Task details:
Below are entries with pictures in them. Output exactly the lines starting at the line with "index tip: (1258, 1540)" and ending at the line with "thumb cmc: (180, 146)", both included, but not the pictures.

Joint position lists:
__________________________________________________

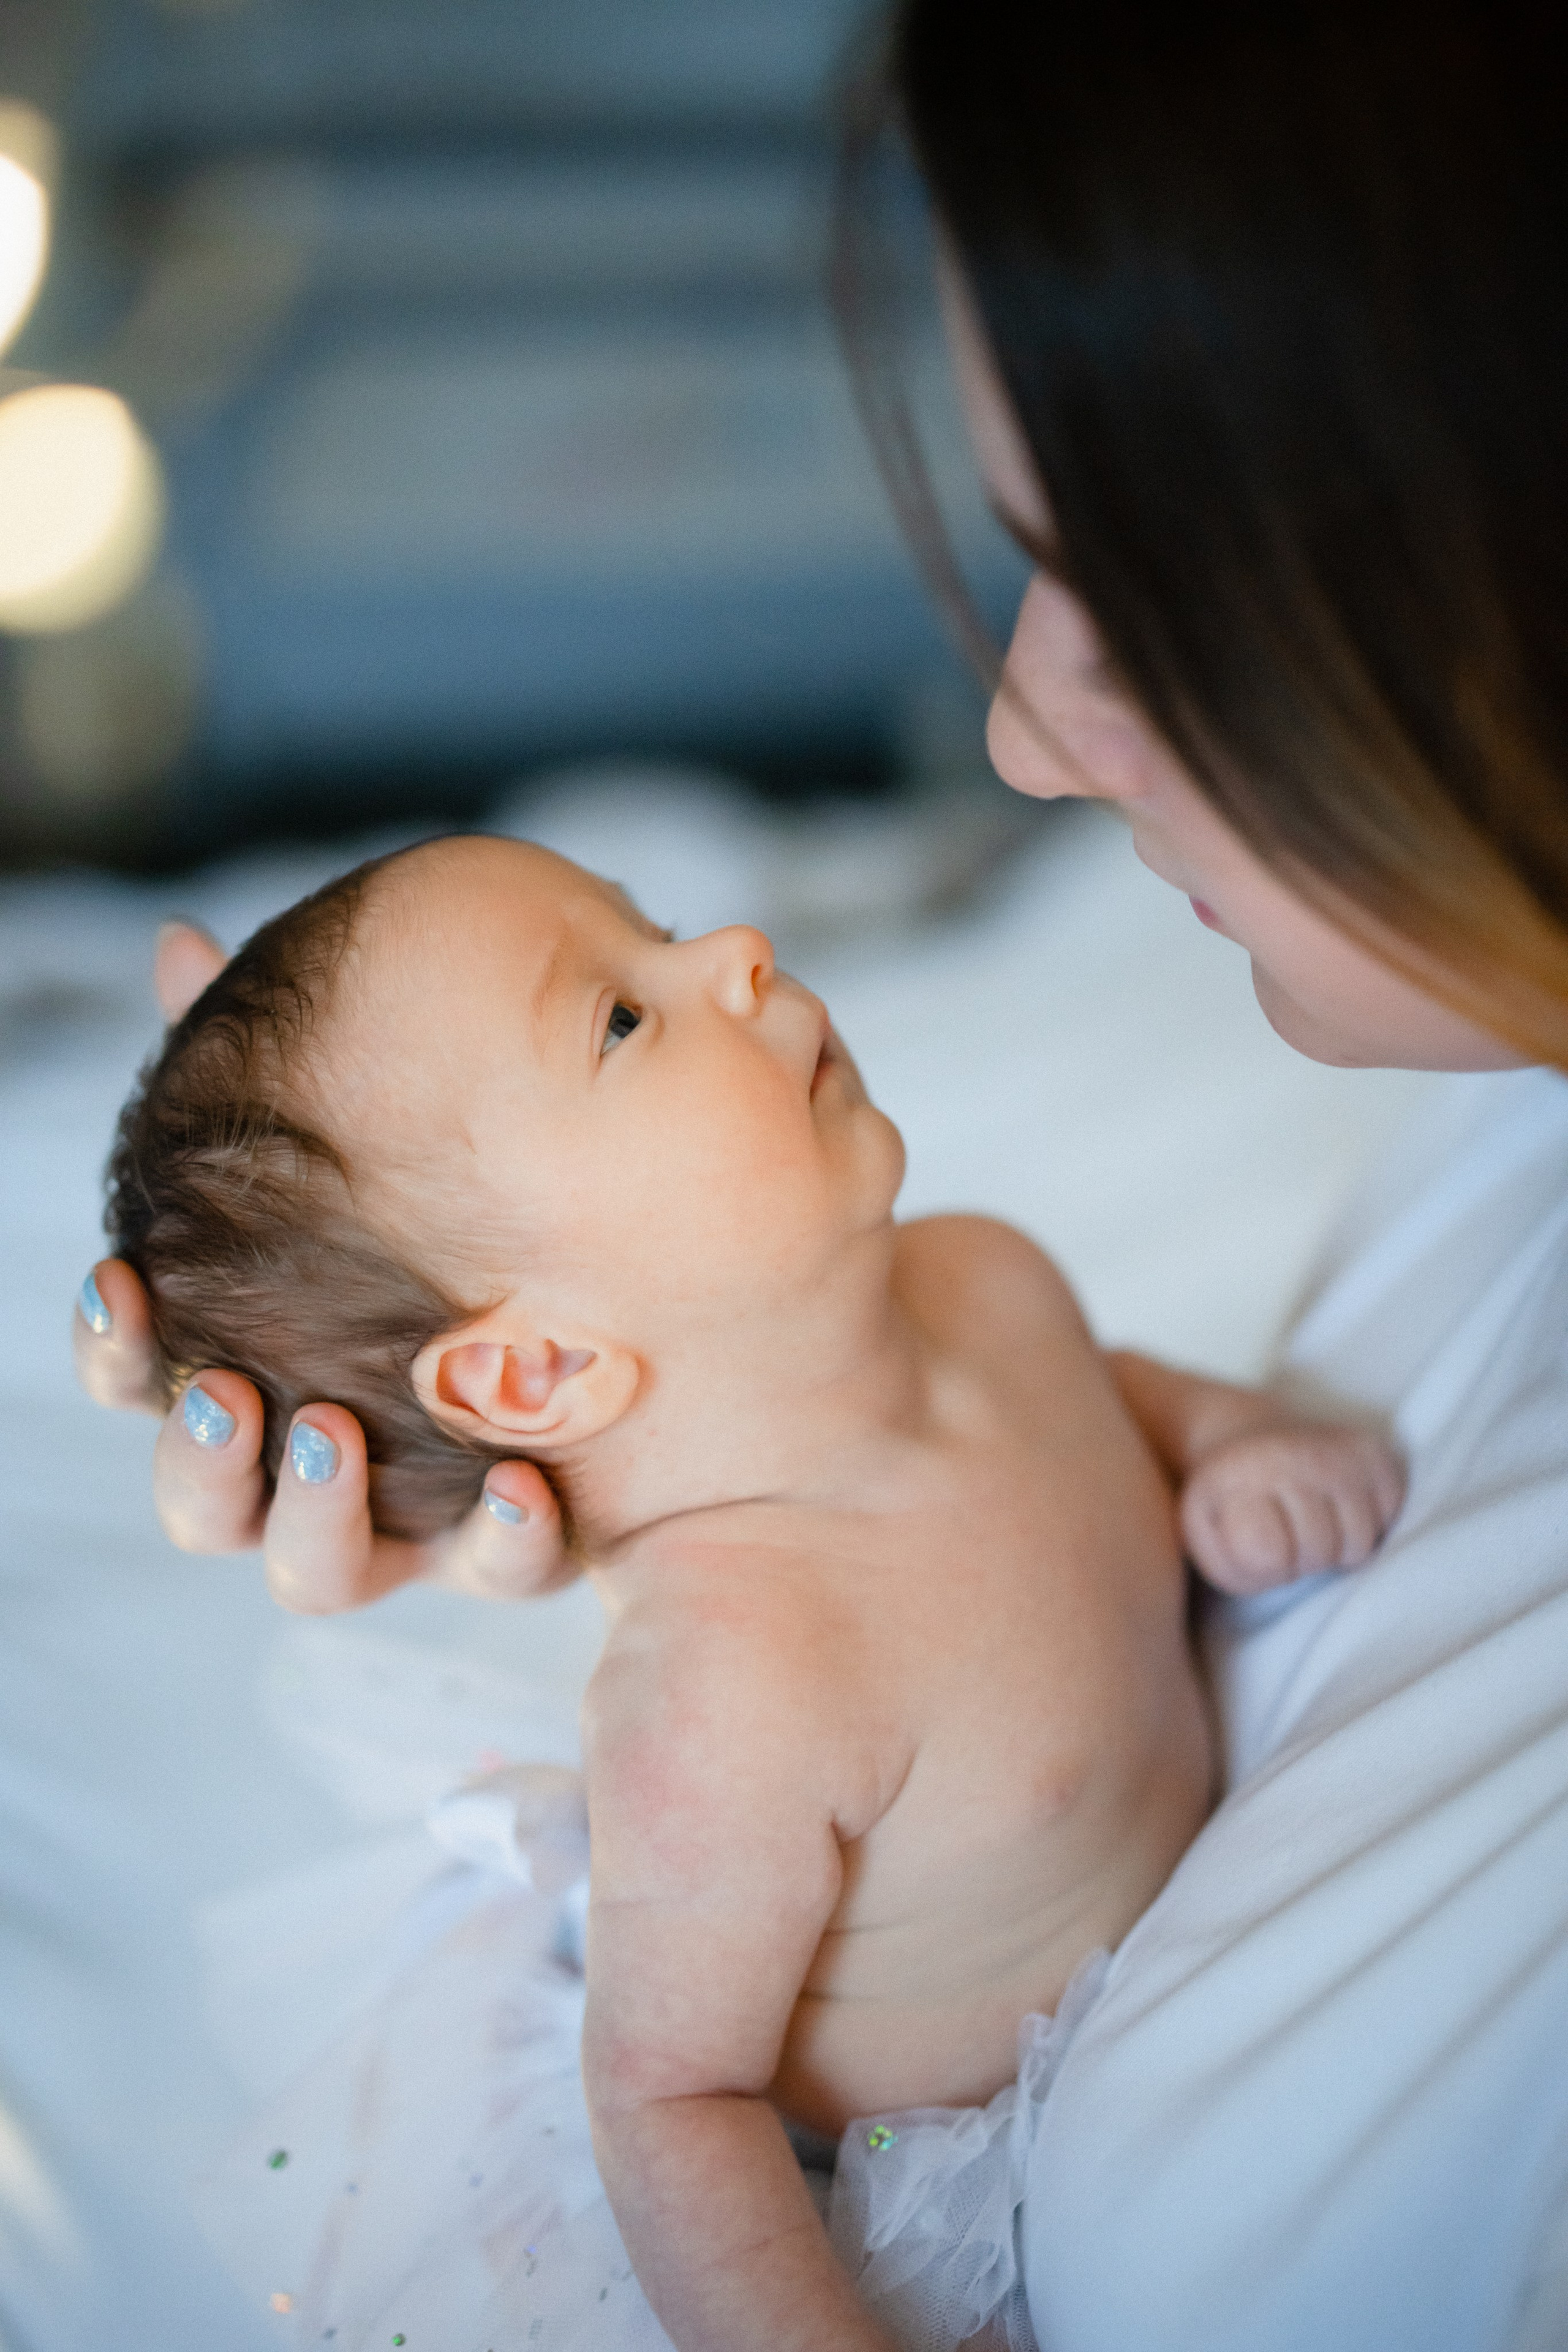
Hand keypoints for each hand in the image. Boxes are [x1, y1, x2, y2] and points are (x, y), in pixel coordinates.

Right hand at [72, 922, 573, 1612]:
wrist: (636, 1305)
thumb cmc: (451, 1215)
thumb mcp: (370, 1133)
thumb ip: (271, 1063)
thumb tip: (180, 944)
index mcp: (258, 1364)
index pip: (147, 1375)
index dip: (118, 1346)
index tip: (119, 1281)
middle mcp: (317, 1457)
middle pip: (209, 1505)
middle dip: (201, 1460)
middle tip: (228, 1395)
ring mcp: (410, 1514)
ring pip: (320, 1568)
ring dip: (311, 1516)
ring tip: (332, 1432)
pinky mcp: (515, 1537)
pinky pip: (501, 1567)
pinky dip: (500, 1540)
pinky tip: (521, 1483)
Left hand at [1179, 1422, 1406, 1596]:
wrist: (1253, 1442)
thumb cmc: (1231, 1507)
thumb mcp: (1208, 1540)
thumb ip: (1232, 1564)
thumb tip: (1276, 1558)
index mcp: (1238, 1475)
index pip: (1268, 1552)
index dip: (1268, 1563)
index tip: (1258, 1540)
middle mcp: (1290, 1455)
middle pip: (1320, 1551)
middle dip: (1305, 1558)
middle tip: (1290, 1534)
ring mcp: (1337, 1452)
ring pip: (1360, 1543)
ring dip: (1339, 1548)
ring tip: (1314, 1524)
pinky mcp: (1373, 1453)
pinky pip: (1389, 1519)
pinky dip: (1369, 1526)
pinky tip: (1340, 1508)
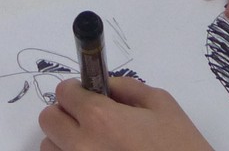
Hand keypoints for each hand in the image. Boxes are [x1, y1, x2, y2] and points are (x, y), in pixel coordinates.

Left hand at [39, 77, 213, 150]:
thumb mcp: (162, 105)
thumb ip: (128, 88)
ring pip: (50, 147)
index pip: (64, 93)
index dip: (77, 90)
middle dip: (66, 113)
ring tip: (93, 143)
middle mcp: (82, 146)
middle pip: (49, 120)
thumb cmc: (180, 146)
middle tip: (89, 118)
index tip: (88, 95)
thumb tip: (105, 84)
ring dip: (64, 140)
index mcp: (100, 119)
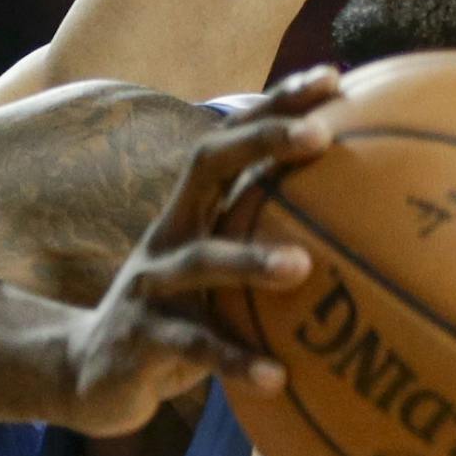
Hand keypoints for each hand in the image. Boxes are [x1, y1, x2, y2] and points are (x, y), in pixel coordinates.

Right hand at [53, 66, 342, 436]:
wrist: (91, 376)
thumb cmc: (180, 319)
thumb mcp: (217, 277)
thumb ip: (266, 247)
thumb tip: (363, 234)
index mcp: (191, 211)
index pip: (233, 139)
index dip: (278, 104)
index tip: (333, 78)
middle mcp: (168, 235)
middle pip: (206, 165)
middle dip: (262, 141)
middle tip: (321, 135)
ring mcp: (150, 286)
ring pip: (199, 262)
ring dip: (250, 261)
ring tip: (303, 266)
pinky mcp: (139, 341)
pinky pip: (193, 349)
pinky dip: (236, 361)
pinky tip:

__________________________________________________

Written response:
index tip: (1258, 1540)
middle mcp: (1290, 1455)
middle pip: (1320, 1551)
middle dip: (1305, 1558)
middle tip: (1290, 1534)
ring mcp: (1337, 1452)
ring pip: (1360, 1543)
ring dip: (1339, 1548)
ring tip: (1314, 1524)
pinky mcp: (1373, 1453)
pinky pip: (1389, 1519)
pinky dip: (1369, 1526)
pinky tip: (1340, 1508)
Hand keypoints for each hand in the image. Boxes are [x1, y1, x2, y2] and points are (x, y), in pixel coordinates.

Left hand at [39, 77, 213, 150]:
thumb mcp: (162, 105)
thumb ip: (128, 88)
ring pip: (50, 147)
index pip: (64, 93)
index dip: (77, 90)
middle dip: (66, 113)
ring tip: (93, 143)
middle mcp: (82, 146)
middle pip: (49, 120)
thumb cmc: (180, 146)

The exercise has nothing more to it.